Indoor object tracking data
---*---
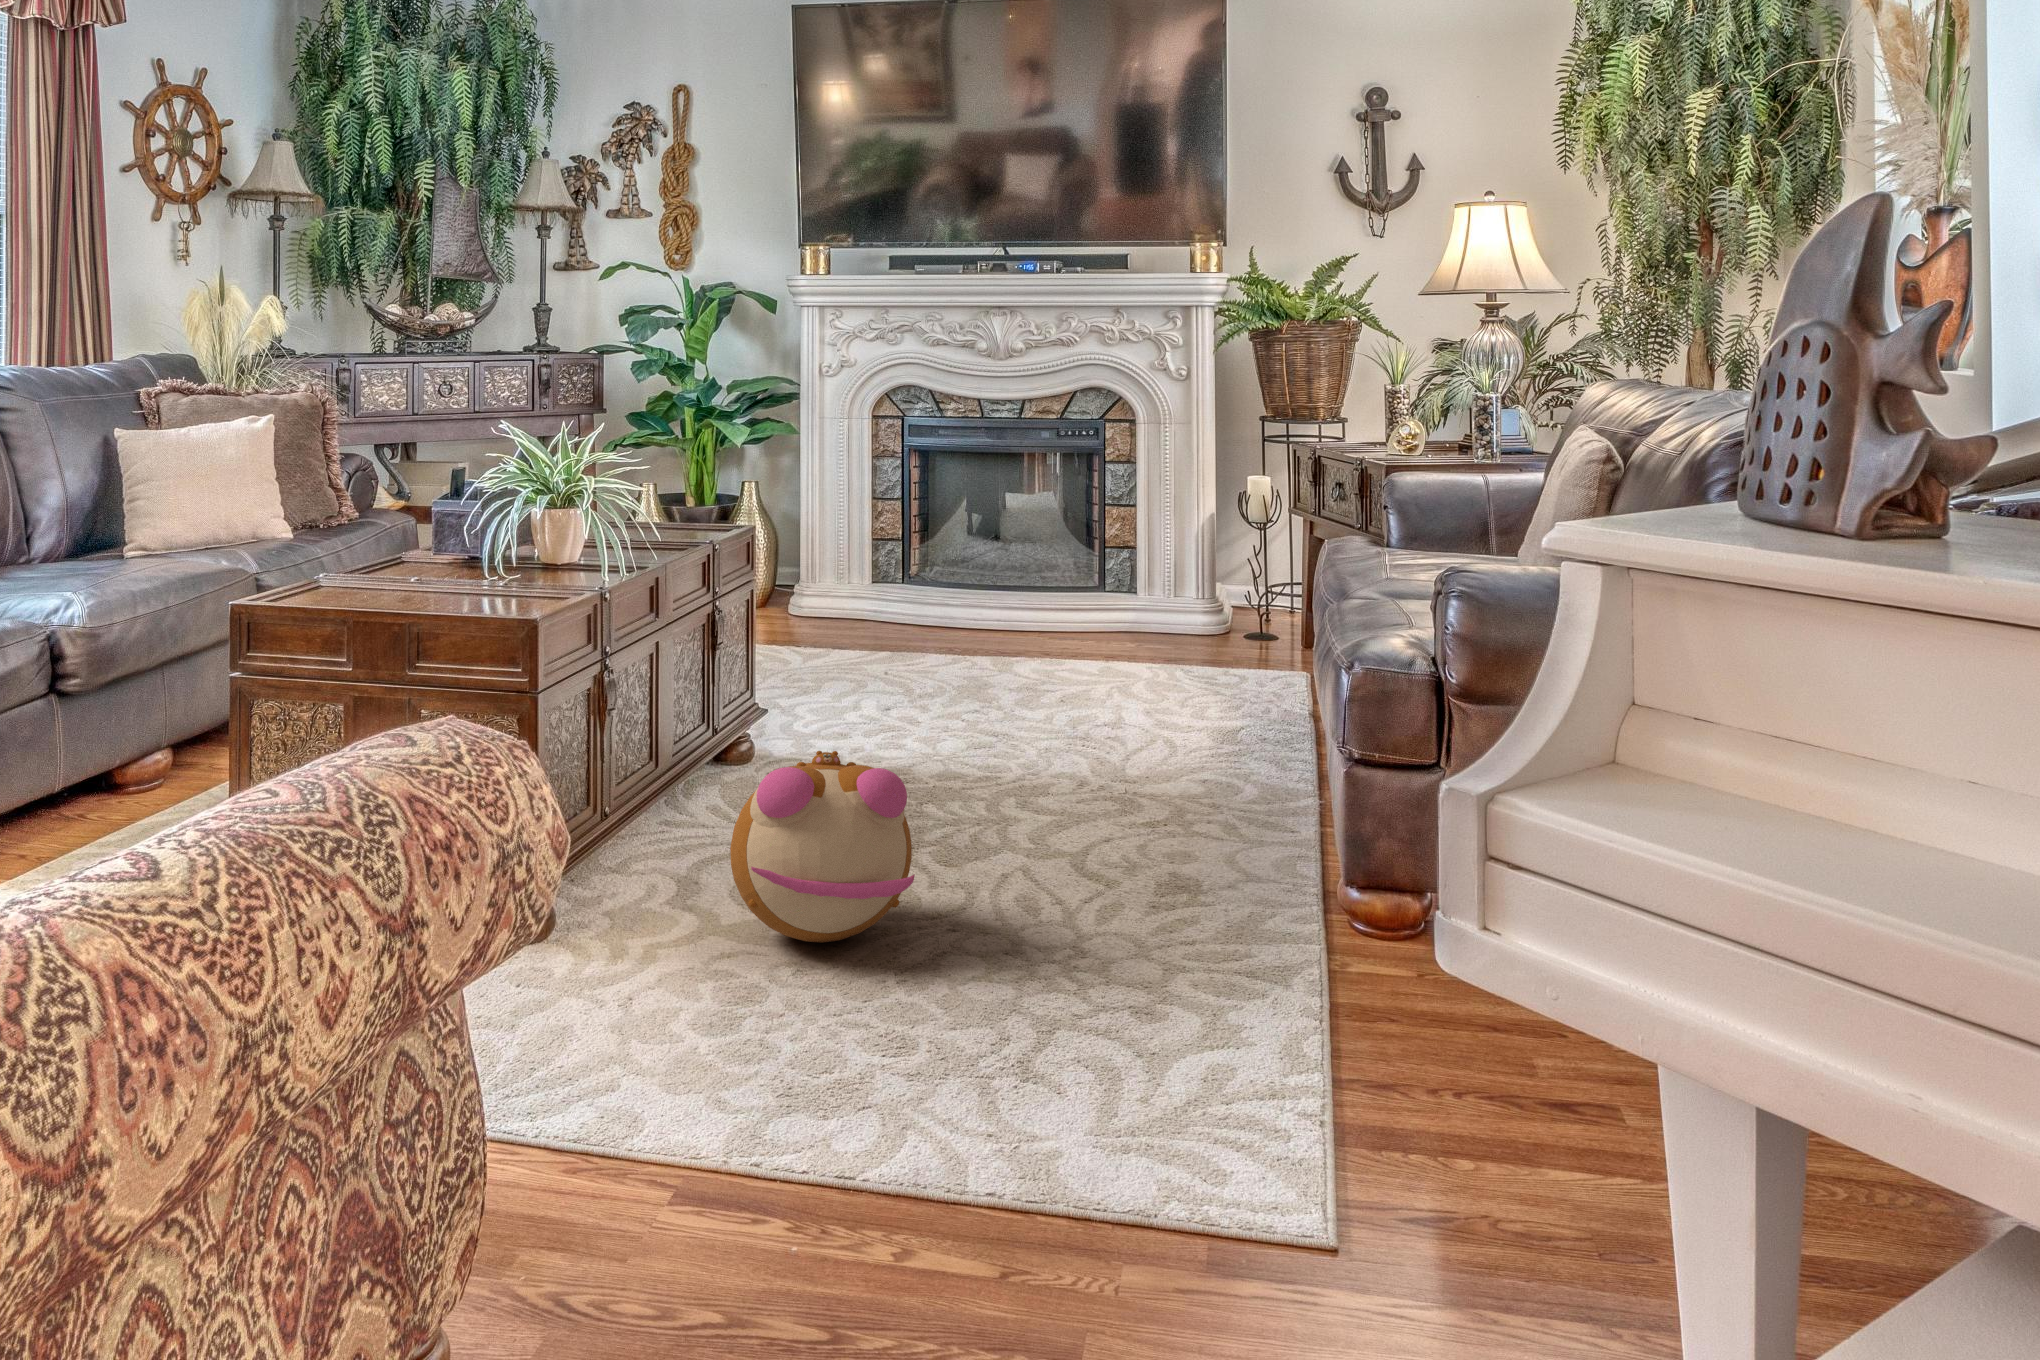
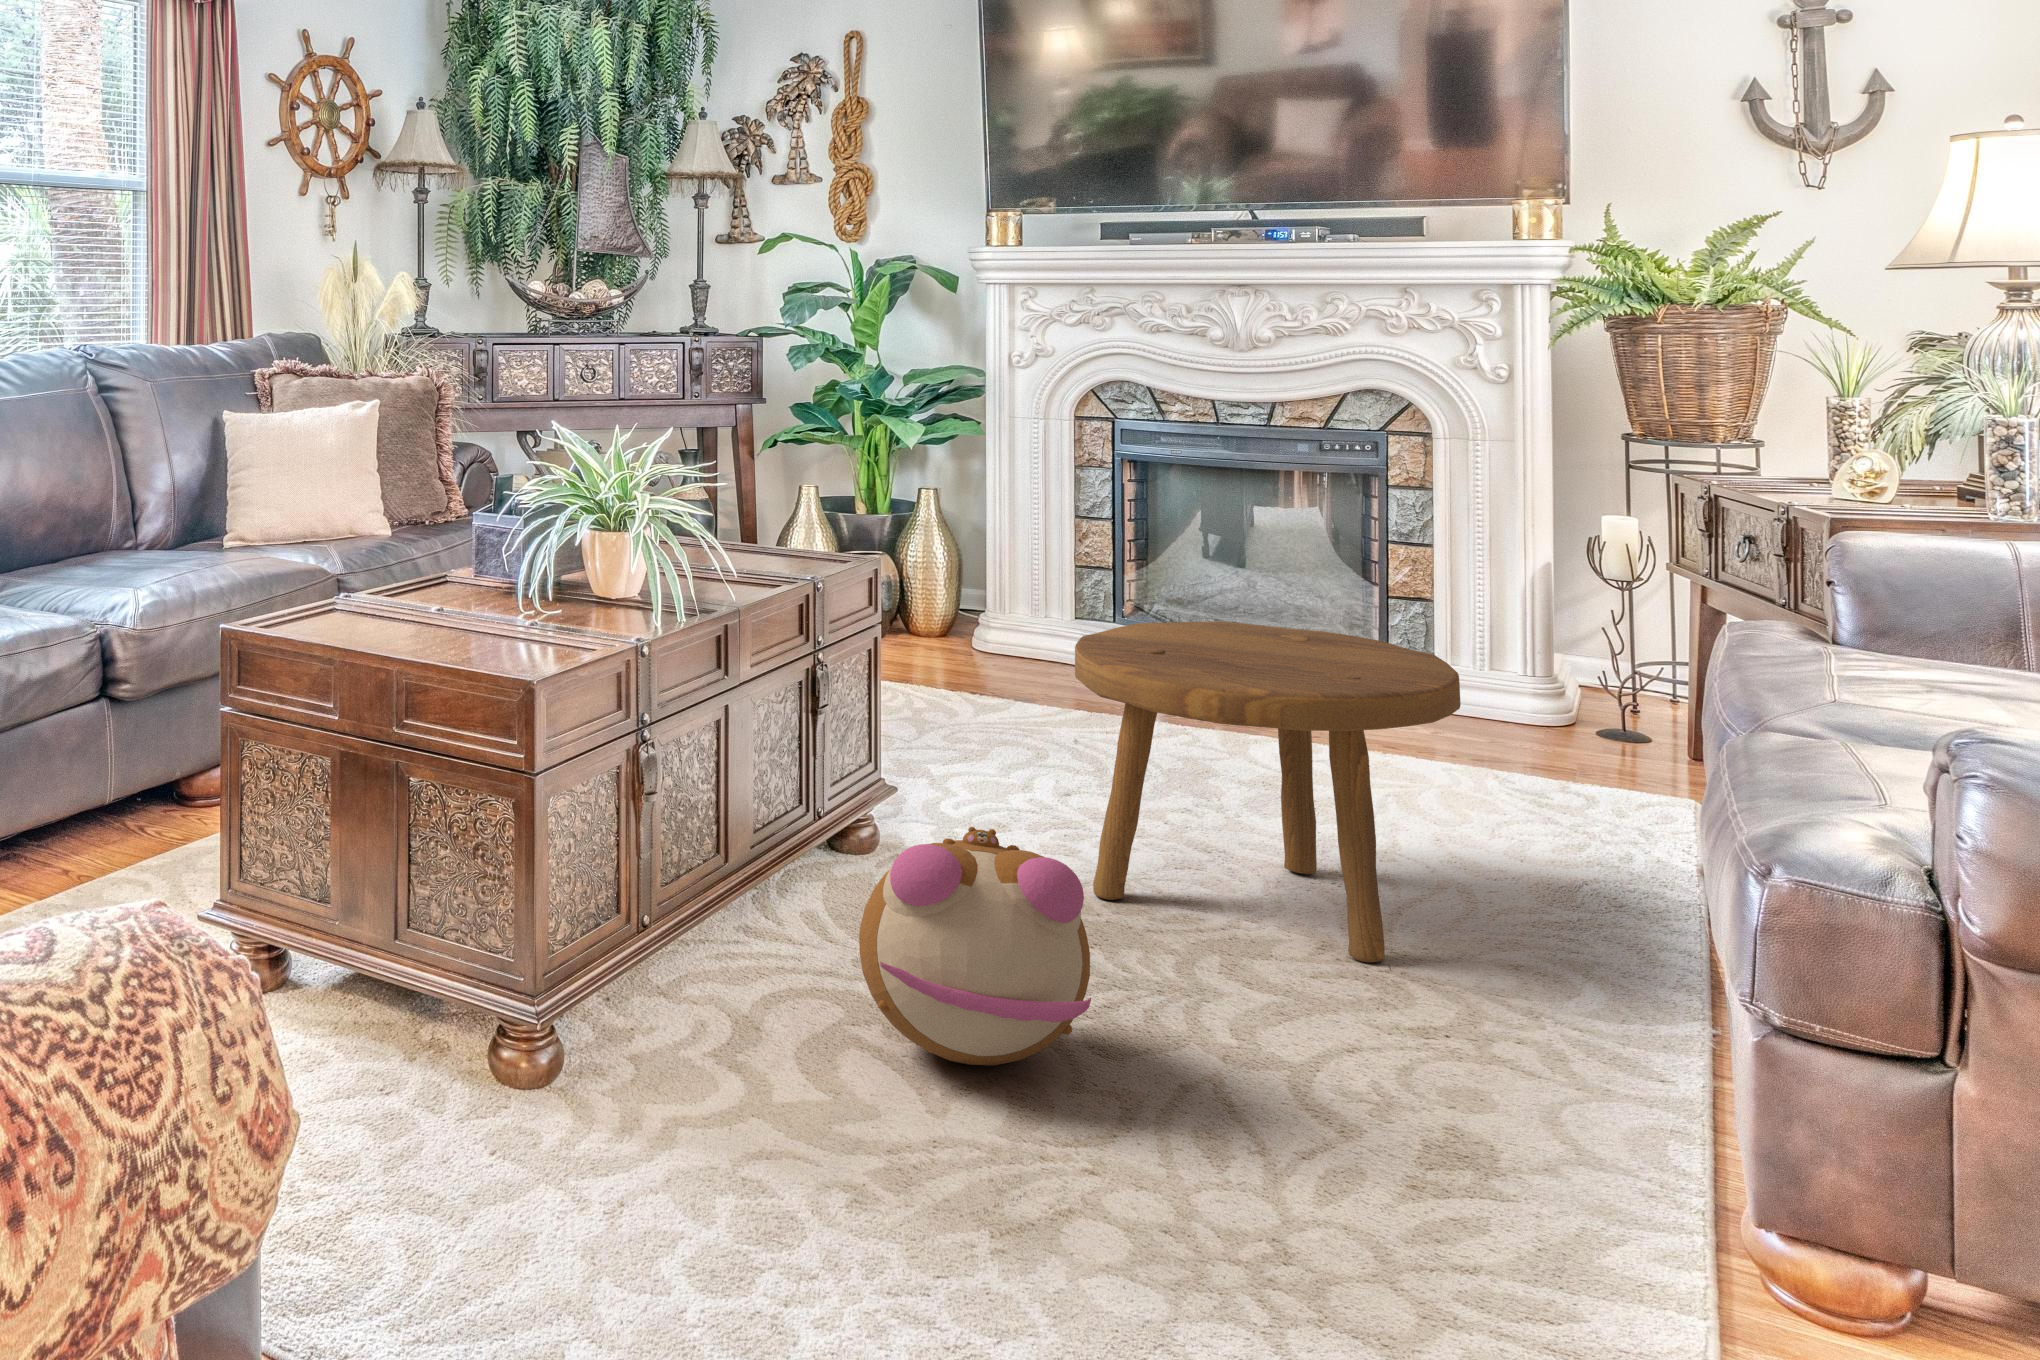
footstool: none [887,577,1166,829] -> present [1075,621,1461,962]

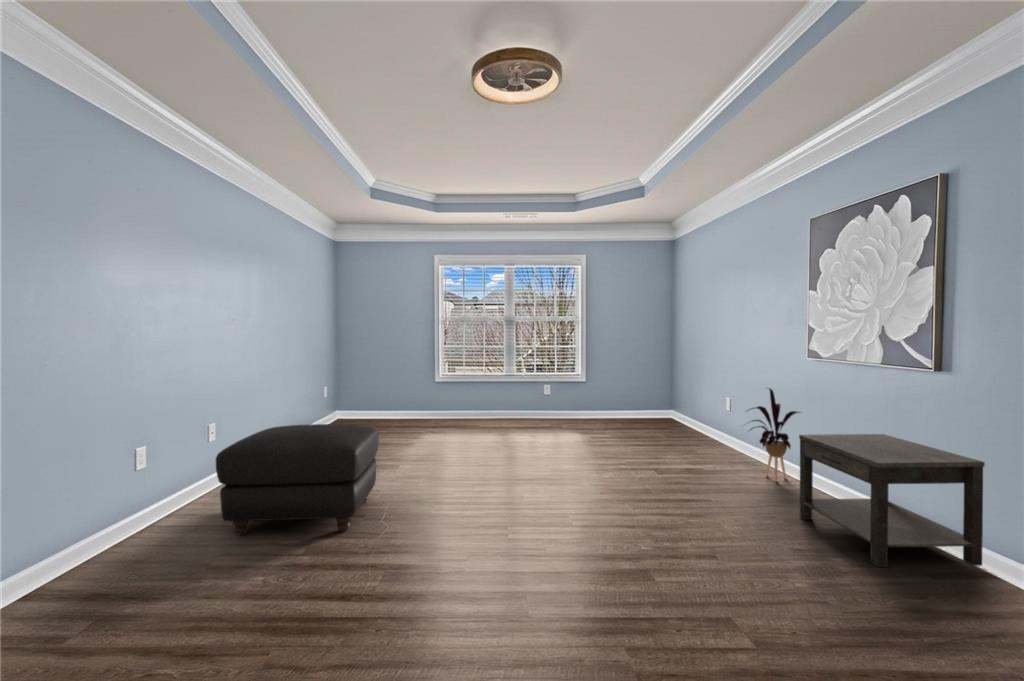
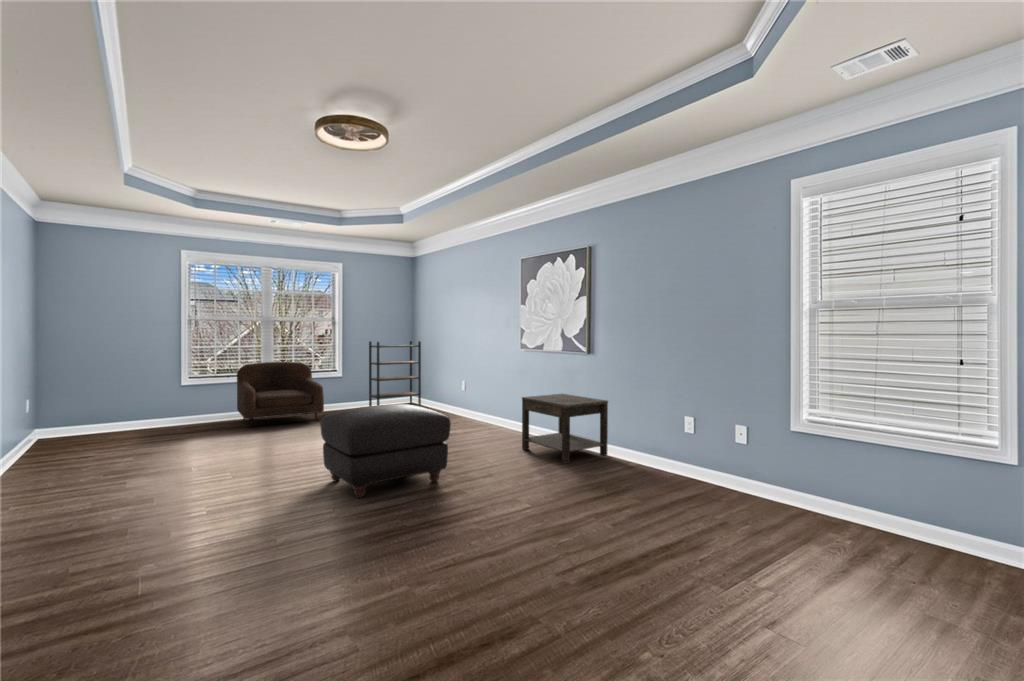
bookshelf: none [618,342,680,422] -> present [369,341,421,406]
armchair: none [481,364,559,432] -> present [237,362,324,428]
house plant: present [749,389,800,481] -> none [480,371,516,434]
ottoman: present [216,424,379,535] -> present [320,404,451,498]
---*---
**Your assignment**
As you read the records above, find each line that contains "none" and copy it.

**Response**
footstool: none [887,577,1166,829] -> present [1075,621,1461,962]
bookshelf: none [618,342,680,422] -> present [369,341,421,406]
armchair: none [481,364,559,432] -> present [237,362,324,428]
house plant: present [749,389,800,481] -> none [480,371,516,434]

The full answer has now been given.